Exercise prompt – Pictures should be left out while the data beneath this task is written out word for word.

Provided data –
··········

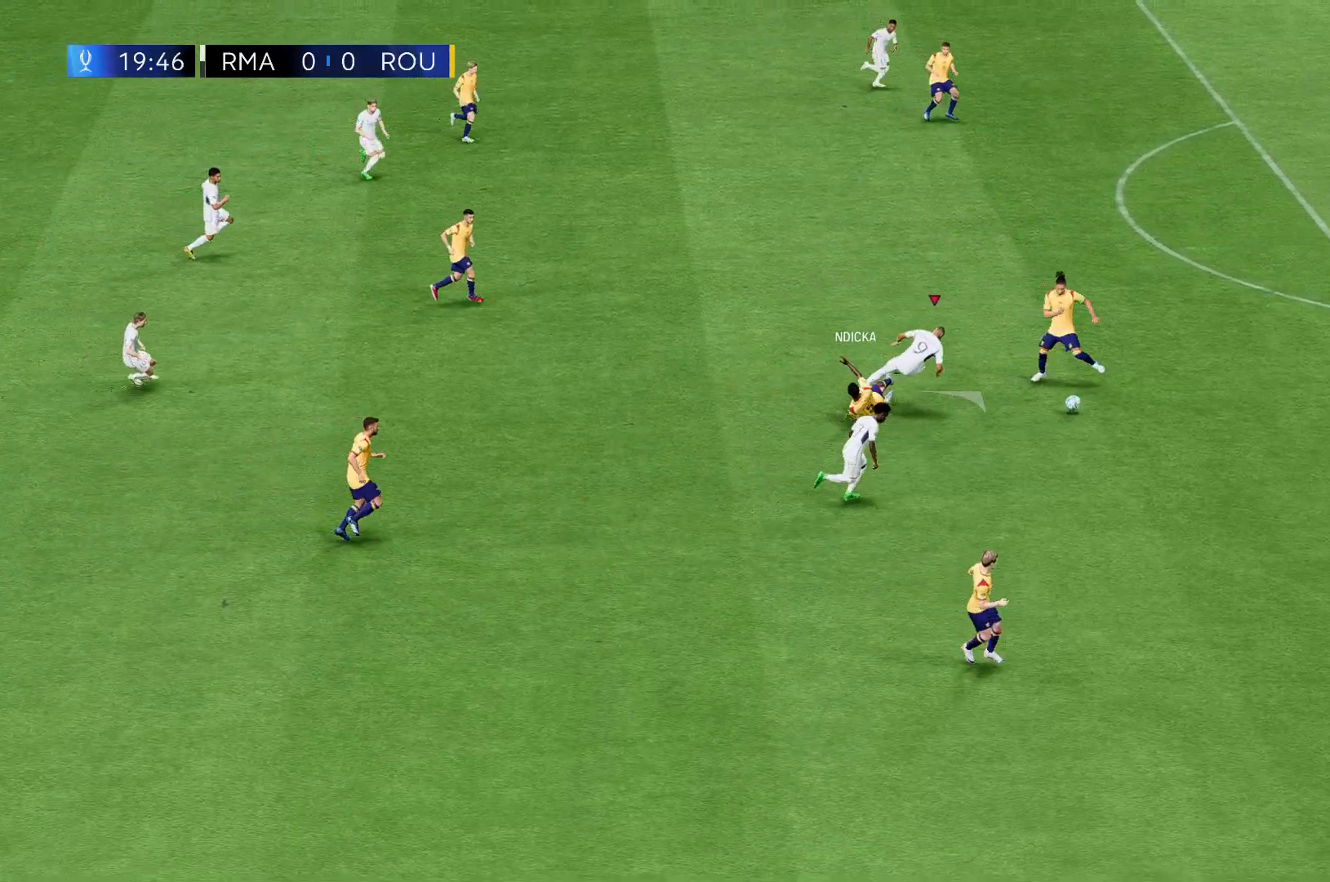
{"buttons": ["R2"], "left_stick": "up-right", "events": []}
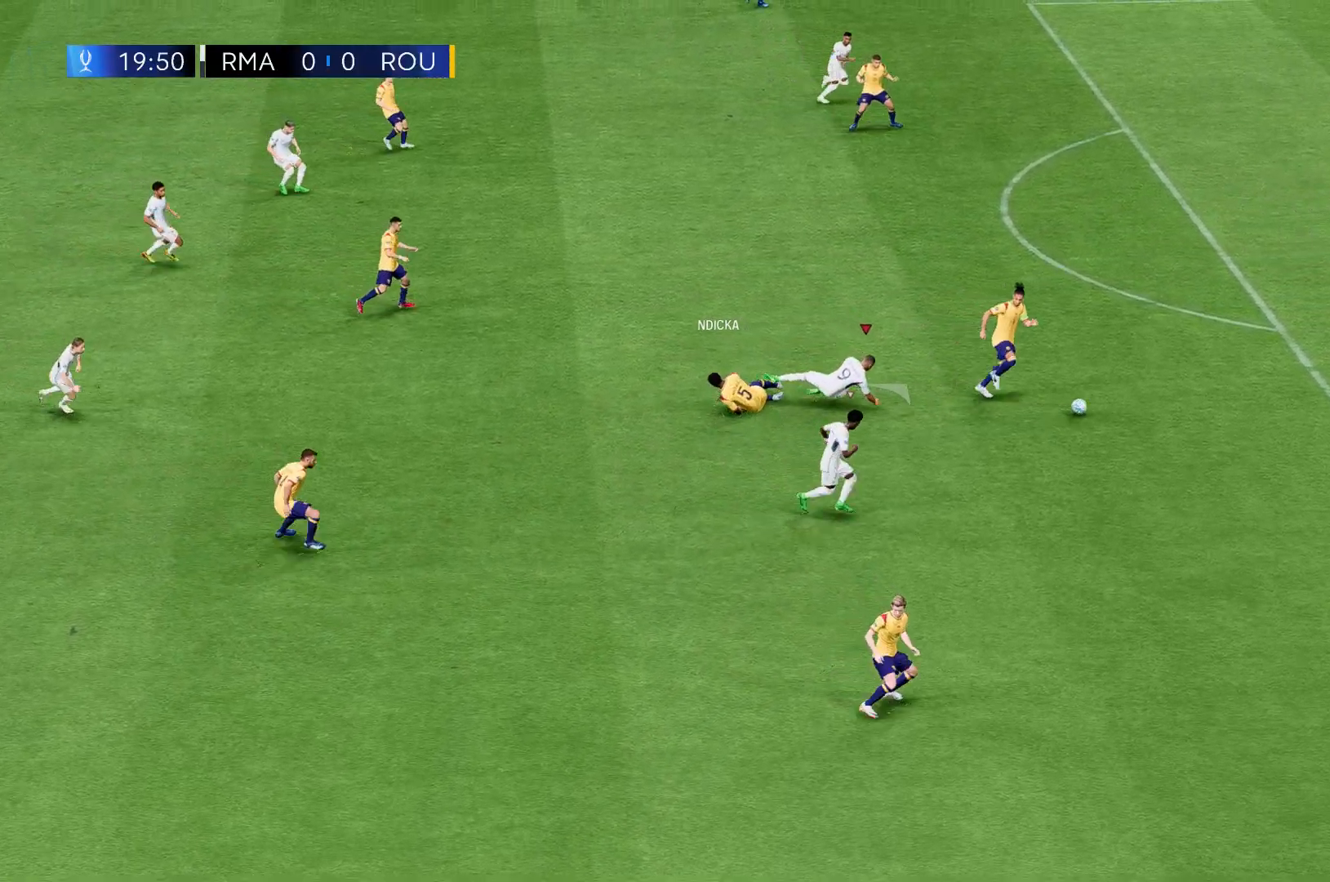
{"buttons": [], "left_stick": "up-right", "events": [[167, "R2", "up"]]}
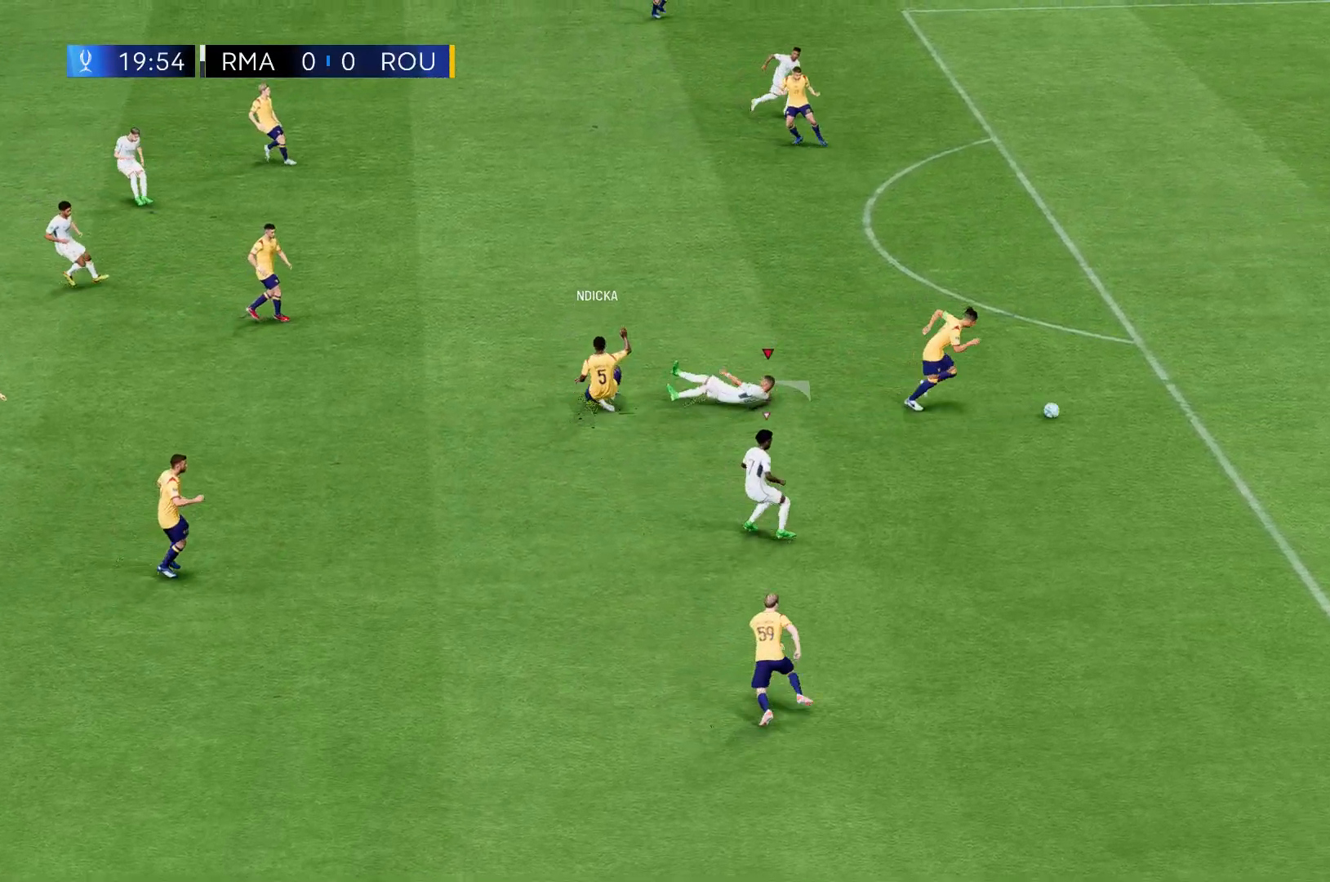
{"buttons": [], "left_stick": "up-right", "events": []}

··········

Answer space –
{"buttons": ["R2"], "left_stick": "up-right", "events": []}
{"buttons": [], "left_stick": "up-right", "events": [[167, "R2", "up"]]}
{"buttons": [], "left_stick": "up-right", "events": []}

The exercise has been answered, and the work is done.